Source passage:
-- Start --

With the recent developments in home storage batteries, Tesla PowerWall being the most widely-promoted, it could soon be even easier. 10 kWh storage provides 10 x long hot showers, maybe 60 x boiling the kettle. 2.6 MWh a year averages to 7.1 kWh a day. So this battery would instantly take our house off-grid for a long stretch of the year, since it could provide a day to two day’s power even if PV output is very low. Based on our 2014 generation data, we think we’d have around 200 consecutive days entirely grid-free; we’ll be able to calculate this better once the new Open Energy Monitor is installed. We’d only need to take from the grid in the depths of winter.

 

Is an eco home cold?
 
No, ours is pretty cosy. Because it’s insulated so well, the sunshine and the people tend to warm it up ok. We keep our gas boiler off completely between mid-March and mid-October. It doesn’t cause a problem. We have two little low-power electric heaters, 400 W each, which we specially bought to suit the PVs. If it’s a cold but sunny day, first port of call is to switch these heaters on to top things up. We’ll pick a room or two we’ll mostly be in for the day and just heat that area. When it’s a small house anyway this isn’t particularly difficult to accommodate.

-- End --

Entries provided:
-- Start --

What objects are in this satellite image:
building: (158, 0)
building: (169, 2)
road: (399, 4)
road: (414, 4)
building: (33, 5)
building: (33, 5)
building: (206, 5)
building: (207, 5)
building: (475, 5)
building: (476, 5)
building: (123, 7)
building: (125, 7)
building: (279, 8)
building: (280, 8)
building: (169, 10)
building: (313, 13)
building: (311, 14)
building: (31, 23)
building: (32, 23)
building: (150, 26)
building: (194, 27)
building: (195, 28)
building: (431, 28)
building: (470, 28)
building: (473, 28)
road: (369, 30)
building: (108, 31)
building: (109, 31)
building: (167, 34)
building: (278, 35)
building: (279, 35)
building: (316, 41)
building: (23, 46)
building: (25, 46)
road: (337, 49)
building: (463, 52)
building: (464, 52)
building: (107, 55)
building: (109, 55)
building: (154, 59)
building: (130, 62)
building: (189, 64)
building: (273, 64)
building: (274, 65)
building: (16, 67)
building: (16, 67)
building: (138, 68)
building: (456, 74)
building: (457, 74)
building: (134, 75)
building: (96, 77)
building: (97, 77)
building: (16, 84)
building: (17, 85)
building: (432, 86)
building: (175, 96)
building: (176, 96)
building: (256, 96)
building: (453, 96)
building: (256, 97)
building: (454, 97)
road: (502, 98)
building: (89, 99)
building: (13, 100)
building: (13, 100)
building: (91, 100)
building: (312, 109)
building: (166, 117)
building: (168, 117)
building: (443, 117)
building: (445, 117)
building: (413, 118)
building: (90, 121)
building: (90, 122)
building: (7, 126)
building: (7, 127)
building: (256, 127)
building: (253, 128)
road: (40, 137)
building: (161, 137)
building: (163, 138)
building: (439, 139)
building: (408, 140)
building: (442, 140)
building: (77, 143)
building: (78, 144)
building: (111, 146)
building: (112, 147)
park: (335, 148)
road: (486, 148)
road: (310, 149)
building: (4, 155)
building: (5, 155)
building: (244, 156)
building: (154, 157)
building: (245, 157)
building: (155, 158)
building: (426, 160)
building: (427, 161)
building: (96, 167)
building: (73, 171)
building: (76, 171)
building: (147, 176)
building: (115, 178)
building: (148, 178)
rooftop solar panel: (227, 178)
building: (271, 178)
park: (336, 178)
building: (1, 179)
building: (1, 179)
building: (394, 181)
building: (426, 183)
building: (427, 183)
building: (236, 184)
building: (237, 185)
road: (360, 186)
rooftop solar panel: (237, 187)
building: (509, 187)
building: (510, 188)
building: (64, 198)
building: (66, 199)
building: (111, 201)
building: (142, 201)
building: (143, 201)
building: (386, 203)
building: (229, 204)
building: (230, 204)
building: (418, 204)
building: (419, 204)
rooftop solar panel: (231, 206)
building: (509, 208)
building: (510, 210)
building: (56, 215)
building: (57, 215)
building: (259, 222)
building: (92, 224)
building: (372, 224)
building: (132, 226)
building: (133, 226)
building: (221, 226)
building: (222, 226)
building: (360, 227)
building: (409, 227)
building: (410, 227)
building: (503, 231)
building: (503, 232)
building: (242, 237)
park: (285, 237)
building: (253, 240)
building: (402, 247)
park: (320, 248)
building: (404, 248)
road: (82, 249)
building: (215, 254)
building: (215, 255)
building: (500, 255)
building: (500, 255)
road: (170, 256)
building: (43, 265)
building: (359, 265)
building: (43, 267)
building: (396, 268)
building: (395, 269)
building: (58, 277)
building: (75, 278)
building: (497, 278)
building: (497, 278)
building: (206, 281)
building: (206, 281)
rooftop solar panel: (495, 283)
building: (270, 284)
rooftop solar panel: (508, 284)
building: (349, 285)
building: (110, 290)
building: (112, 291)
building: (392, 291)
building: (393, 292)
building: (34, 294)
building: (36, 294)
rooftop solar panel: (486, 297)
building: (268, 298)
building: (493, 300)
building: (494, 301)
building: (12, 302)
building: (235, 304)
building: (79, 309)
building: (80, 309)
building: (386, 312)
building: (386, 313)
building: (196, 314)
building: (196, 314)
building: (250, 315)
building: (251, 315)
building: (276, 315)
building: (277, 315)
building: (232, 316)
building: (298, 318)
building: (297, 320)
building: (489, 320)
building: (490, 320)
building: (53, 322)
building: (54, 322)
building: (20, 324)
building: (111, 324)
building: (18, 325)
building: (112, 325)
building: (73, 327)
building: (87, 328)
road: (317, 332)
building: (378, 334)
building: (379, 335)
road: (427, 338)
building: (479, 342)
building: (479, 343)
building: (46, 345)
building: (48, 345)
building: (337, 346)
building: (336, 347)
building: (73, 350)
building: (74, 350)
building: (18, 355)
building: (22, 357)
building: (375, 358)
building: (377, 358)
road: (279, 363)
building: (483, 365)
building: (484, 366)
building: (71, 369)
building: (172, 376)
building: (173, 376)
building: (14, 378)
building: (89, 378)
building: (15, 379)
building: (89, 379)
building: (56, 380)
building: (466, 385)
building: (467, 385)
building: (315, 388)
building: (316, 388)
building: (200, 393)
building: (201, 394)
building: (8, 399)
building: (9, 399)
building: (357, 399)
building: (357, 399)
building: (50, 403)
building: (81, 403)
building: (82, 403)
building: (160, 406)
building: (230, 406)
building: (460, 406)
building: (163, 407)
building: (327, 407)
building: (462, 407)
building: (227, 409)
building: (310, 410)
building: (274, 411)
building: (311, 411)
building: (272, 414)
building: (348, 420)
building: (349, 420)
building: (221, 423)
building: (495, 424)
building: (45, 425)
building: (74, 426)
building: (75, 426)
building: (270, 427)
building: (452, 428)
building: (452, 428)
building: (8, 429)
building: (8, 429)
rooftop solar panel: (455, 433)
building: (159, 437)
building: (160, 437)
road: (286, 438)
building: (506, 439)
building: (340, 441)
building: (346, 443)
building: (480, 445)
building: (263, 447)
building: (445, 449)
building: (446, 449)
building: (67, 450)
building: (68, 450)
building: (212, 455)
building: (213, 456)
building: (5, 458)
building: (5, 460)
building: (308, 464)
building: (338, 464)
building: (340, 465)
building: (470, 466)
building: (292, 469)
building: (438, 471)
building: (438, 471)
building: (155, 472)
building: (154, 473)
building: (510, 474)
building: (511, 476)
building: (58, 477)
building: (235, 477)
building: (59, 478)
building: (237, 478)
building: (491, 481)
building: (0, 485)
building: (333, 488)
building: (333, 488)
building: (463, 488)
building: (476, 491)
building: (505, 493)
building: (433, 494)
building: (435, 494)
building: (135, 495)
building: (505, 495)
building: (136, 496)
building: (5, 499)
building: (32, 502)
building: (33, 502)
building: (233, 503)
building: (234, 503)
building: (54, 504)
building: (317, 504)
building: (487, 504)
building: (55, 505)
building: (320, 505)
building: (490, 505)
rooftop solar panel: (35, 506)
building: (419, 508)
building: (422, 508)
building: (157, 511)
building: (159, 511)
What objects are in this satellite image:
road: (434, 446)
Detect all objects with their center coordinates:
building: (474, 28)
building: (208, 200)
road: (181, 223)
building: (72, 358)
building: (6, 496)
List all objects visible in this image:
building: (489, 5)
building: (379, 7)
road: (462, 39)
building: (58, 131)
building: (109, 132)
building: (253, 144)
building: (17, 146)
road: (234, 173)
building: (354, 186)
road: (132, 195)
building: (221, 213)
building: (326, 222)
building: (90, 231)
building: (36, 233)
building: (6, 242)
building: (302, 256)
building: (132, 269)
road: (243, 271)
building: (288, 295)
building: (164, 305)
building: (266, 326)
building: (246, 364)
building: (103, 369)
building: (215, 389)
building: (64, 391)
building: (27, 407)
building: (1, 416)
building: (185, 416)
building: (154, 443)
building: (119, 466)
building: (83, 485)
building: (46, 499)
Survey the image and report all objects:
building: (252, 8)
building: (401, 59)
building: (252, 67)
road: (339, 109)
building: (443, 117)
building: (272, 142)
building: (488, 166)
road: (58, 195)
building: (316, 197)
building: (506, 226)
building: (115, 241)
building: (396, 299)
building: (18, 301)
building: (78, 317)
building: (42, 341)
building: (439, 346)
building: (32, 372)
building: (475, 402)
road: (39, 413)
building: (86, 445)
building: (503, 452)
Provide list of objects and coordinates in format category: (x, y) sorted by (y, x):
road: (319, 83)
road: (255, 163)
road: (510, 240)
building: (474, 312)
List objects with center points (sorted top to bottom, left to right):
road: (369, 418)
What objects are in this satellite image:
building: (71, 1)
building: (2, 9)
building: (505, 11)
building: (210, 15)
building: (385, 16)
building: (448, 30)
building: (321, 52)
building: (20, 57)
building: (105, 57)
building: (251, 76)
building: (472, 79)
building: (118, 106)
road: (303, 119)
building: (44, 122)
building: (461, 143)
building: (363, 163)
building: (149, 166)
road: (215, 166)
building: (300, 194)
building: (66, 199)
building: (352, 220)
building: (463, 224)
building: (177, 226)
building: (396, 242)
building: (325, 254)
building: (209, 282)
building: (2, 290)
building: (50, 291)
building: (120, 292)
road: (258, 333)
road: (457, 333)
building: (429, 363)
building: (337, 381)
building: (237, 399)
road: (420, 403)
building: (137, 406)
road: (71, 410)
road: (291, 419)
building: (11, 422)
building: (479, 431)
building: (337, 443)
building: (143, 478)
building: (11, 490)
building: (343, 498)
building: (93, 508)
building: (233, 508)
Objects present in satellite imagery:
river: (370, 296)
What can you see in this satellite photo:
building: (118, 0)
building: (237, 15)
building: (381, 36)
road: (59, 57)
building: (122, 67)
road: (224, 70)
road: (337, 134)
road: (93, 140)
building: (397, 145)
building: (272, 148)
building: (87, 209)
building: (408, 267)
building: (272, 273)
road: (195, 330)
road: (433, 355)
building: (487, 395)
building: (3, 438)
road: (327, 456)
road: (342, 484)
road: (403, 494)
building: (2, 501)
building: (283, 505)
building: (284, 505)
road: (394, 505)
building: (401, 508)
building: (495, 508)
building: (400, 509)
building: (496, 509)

-- End --

Problem requirements:
Decide whether each statement below agrees with the eco home passage. For each, answer yes or no and quote the deciding words.
(a) The gas boiler stays off from mid-March to mid-October.
(b) Each of the two electric heaters draws 400 W.
(c) With the battery, the house would still need grid power in summer.

Written answer:
(a) Yes: "We keep our gas boiler off completely between mid-March and mid-October."
(b) Yes: "We have two little low-power electric heaters, 400 W each"
(c) No: "We’d only need to take from the grid in the depths of winter."